Me: A popularizer is only as good as his ideas. If his ideas are bad, then he's a bad influence on the movement. What are his ideas?
Bull. You made explicit assertions:
Instead, he's a popularizer for Zombie Reaganism and mindless platitudes. Popularizers are only as good as the ideas they promote, and he promotes bad, useless ideas!
Then you tried to shift the burden of proof to me. Whether you're lying now because you forget so quickly what you claimed just last page, or because you're deliberately being deceitful, I don't much care at this point, you're clearly not arguing in good faith.
First, projection much? This entire attitude of "educate yourself" is the sort of arrogance I get enough of on the Left. I don't need it from a right-winger. And your comment on how I should "learn to understand how other people think" is a bit hypocritical coming from the guy who couldn't understand what I was saying earlier. Perhaps we should both take your advice.
Second, these are not interesting observations. These are observations that anyone who doesn't outsource their thinking to liberal journalists has picked up on.
You say these are not interesting observations. You say 'anyoe who doesn't outsource their thinking to liberal journalists has picked up on.'
This is exactly the kind of low-energy lack of thinking I expected, and why I didn't want to waste my time.
You say this
now. You say this after Limbaugh, then more talk radio, then Fox News, then Breitbart, have broken the media monopoly. You ignore the fact that I said he was the one who
popularized understanding of these things to the American Public.

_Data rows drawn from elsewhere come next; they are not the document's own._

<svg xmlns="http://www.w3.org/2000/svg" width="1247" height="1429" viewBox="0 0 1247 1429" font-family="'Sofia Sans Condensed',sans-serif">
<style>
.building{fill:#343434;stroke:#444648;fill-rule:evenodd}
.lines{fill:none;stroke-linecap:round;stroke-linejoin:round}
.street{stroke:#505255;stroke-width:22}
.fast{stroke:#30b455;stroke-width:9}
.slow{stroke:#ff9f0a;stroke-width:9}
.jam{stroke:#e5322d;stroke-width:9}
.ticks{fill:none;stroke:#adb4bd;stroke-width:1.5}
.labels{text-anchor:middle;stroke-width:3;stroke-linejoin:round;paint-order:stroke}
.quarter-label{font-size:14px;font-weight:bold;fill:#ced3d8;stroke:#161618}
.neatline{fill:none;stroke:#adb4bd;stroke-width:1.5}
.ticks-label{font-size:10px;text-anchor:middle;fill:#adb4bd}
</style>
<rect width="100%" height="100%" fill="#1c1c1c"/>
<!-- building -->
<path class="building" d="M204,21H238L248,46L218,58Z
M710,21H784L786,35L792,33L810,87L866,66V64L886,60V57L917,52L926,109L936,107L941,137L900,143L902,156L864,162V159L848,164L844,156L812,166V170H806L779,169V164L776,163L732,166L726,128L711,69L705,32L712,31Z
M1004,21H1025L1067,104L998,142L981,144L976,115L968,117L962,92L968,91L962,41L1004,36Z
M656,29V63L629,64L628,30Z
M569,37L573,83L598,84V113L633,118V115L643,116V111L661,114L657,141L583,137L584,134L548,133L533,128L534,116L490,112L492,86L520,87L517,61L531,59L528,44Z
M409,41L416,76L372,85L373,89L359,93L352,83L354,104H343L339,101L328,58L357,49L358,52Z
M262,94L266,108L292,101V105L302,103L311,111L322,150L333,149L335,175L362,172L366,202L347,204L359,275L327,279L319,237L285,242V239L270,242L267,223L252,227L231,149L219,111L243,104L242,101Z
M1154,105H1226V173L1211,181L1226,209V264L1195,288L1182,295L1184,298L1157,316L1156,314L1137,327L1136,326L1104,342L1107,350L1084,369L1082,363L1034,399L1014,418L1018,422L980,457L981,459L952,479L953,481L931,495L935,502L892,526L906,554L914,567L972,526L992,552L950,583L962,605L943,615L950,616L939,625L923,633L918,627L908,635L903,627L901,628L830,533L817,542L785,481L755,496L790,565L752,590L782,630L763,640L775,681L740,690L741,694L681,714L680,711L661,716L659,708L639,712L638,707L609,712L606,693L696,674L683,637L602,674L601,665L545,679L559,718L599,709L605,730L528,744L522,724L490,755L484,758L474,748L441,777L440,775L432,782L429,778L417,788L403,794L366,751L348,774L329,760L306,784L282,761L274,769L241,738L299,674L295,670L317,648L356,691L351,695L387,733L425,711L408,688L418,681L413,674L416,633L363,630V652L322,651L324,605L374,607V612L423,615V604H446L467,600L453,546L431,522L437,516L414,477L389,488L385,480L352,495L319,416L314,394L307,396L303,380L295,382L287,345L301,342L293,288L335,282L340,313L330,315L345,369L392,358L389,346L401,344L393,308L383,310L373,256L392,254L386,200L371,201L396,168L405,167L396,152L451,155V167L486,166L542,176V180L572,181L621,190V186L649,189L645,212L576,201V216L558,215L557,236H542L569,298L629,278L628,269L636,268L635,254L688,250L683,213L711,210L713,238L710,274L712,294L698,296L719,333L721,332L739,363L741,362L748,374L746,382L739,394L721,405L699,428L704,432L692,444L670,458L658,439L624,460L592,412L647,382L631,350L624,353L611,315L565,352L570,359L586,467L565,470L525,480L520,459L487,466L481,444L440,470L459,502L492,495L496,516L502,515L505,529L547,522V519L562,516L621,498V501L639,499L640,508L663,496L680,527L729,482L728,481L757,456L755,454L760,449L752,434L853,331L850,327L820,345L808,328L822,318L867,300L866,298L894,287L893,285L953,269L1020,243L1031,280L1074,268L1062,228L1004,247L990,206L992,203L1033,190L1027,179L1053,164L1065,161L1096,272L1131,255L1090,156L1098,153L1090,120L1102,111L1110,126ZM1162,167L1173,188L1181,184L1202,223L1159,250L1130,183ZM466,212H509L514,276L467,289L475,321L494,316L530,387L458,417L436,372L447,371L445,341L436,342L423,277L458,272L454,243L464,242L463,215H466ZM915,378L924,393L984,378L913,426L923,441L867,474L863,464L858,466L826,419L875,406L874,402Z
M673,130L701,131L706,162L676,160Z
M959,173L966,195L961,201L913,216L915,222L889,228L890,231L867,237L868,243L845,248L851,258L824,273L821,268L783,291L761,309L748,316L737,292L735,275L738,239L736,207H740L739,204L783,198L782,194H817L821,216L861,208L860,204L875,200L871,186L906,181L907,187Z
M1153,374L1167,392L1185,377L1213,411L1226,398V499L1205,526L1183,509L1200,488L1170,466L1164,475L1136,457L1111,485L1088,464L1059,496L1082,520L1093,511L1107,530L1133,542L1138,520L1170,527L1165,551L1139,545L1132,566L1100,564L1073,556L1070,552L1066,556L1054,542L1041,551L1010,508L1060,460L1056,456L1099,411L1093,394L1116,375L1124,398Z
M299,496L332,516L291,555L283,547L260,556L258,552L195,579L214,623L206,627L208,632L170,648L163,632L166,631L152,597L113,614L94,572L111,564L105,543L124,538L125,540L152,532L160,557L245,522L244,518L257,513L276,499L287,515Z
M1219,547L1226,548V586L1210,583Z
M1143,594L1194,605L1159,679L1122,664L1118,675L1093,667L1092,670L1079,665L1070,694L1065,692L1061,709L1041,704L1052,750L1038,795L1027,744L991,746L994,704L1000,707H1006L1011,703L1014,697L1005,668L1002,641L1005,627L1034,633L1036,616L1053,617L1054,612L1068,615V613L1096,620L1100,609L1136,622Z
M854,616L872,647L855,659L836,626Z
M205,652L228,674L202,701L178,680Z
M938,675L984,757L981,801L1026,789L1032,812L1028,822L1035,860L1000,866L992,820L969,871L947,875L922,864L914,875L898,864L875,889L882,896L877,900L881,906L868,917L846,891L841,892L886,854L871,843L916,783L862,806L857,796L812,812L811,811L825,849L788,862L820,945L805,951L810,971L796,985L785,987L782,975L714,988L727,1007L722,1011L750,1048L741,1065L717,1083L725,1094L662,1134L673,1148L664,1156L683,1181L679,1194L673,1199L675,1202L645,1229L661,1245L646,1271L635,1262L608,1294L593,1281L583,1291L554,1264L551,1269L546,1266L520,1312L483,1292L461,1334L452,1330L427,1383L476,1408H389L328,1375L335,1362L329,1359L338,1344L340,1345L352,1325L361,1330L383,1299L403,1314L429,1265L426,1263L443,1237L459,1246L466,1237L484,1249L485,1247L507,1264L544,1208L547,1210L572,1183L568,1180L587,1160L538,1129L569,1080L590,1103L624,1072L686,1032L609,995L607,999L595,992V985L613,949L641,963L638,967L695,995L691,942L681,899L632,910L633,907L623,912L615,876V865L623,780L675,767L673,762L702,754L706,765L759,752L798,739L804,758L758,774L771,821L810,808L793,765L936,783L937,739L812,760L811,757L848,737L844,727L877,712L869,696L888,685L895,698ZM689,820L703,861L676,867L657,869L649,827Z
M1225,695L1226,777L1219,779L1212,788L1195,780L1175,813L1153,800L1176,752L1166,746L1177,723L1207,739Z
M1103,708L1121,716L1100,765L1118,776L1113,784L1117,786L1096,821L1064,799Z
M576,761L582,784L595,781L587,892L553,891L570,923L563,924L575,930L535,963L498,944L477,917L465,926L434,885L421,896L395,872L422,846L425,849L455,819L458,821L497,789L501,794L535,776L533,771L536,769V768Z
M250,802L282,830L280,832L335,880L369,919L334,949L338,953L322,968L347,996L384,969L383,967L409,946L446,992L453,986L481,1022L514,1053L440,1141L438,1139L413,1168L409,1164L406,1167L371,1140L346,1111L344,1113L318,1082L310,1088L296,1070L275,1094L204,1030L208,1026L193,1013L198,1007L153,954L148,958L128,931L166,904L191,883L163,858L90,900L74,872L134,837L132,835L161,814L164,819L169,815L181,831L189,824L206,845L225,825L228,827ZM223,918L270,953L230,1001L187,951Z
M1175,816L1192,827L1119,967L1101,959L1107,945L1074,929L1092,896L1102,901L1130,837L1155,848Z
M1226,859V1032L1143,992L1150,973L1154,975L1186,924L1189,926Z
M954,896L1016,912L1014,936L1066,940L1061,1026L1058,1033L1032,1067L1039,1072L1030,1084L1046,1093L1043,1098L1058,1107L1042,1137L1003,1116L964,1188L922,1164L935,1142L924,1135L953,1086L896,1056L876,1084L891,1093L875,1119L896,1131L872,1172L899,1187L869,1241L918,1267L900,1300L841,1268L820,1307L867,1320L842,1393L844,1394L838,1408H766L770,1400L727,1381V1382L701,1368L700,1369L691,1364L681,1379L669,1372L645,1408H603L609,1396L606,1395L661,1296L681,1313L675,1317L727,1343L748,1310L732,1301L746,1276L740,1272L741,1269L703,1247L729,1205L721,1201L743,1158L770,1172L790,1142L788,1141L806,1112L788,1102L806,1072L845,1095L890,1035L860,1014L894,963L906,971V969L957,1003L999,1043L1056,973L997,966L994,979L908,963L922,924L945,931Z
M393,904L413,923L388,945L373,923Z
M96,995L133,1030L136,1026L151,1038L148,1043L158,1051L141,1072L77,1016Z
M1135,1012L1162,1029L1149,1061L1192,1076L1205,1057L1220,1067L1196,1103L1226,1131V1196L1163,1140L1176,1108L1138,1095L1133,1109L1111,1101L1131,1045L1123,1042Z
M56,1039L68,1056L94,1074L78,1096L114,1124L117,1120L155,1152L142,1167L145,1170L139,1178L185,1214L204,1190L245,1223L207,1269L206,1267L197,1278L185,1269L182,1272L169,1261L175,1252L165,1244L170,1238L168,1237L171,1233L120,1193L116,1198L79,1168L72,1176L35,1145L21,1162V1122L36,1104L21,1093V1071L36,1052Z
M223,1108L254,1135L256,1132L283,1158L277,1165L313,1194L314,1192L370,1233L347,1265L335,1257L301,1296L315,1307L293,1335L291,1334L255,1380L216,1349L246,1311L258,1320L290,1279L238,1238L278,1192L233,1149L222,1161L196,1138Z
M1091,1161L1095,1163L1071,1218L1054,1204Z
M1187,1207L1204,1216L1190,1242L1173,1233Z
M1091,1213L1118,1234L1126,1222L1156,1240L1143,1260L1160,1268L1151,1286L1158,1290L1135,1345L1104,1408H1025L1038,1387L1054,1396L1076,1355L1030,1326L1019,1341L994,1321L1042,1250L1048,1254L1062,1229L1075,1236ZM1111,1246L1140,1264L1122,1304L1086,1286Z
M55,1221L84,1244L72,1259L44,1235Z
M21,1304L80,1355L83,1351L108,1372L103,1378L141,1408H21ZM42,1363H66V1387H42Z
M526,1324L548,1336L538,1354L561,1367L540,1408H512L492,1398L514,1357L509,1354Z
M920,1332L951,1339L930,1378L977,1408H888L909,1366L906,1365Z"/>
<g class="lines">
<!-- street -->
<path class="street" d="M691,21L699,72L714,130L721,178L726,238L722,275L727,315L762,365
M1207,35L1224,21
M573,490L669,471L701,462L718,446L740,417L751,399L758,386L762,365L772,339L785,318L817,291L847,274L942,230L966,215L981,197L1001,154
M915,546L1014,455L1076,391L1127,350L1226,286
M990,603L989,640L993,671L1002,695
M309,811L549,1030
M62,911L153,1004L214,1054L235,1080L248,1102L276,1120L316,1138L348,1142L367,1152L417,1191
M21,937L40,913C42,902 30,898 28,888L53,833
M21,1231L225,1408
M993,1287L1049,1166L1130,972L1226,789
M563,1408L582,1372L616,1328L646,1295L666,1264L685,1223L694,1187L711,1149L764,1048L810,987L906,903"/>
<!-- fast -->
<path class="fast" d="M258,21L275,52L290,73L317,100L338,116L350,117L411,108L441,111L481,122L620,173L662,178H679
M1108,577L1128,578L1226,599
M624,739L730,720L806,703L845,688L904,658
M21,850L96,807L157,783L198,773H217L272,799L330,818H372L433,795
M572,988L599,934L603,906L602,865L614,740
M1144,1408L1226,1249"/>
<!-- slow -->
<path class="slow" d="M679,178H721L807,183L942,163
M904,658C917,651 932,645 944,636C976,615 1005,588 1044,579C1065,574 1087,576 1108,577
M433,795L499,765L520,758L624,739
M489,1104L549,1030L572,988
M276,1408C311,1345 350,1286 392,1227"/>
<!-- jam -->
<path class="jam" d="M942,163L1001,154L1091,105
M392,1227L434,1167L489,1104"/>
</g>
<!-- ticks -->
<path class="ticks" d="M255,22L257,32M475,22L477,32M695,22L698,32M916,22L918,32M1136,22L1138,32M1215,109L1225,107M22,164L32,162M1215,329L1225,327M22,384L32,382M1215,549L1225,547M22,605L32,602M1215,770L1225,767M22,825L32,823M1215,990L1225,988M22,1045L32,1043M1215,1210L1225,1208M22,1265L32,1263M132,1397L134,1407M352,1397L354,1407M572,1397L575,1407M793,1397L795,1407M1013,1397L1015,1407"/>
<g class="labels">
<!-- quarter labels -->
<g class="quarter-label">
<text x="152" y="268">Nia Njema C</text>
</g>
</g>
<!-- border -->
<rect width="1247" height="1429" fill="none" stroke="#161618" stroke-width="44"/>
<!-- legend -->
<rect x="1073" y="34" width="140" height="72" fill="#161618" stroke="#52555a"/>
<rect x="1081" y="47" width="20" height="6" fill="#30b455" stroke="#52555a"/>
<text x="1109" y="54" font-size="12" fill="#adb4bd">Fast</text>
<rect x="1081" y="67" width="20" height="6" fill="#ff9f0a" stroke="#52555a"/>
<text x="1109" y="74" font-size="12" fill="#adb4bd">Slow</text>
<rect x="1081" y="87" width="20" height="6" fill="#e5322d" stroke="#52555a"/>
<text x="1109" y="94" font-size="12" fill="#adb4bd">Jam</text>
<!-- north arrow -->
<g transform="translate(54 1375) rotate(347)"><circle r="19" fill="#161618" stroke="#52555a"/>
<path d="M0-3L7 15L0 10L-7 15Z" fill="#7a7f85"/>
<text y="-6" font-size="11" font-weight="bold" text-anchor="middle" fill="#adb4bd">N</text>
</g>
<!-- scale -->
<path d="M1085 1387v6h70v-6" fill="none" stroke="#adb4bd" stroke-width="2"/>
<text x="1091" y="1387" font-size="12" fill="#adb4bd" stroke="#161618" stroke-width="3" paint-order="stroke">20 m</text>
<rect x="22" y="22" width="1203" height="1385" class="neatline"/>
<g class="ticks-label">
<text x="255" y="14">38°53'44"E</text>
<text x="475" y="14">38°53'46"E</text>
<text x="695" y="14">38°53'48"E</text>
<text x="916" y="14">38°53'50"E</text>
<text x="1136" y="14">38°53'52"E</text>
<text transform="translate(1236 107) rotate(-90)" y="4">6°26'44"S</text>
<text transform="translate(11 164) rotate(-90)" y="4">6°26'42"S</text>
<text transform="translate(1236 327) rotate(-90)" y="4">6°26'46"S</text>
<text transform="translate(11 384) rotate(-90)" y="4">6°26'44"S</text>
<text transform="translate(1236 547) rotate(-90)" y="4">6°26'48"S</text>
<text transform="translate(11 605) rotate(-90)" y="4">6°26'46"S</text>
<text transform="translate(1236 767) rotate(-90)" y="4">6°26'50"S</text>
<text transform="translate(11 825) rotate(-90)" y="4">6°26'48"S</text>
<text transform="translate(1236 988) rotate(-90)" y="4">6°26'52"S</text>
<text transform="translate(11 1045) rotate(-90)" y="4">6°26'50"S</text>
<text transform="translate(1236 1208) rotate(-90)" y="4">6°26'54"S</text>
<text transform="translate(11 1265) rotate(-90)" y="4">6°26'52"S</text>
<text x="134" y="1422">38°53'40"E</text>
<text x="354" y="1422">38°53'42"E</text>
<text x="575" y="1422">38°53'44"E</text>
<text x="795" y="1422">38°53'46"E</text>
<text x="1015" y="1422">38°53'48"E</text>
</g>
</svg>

You show your ignorance of what the media environment was like before Limbaugh made his entrance. You are standing on the shoulders of work that people like
him accomplished, after what he has accomplished has become wide-spread knowledge, and sneering at him for
that very accomplishment, because you, living now,
take that accomplishment for granted.
I suppose the part where the RINOs are "more interested in being part of the social elite than actually voting for principles in the legislature" is beginning to hit on something, but it comes across as sort of common populist rhetoric. No analysis of why the social elite are liberal, no analysis of where conservatives fit into the power dynamic, etc.
And here,
just as I expected from you, you are dismissive because I didn't lay out the detailed position and argument, when I
explicitly say that I'm giving quick points rather than a philosphy essay.
I am
finished with this. You are not engaging in good faith here, and I'm not wasting my time on this any longer.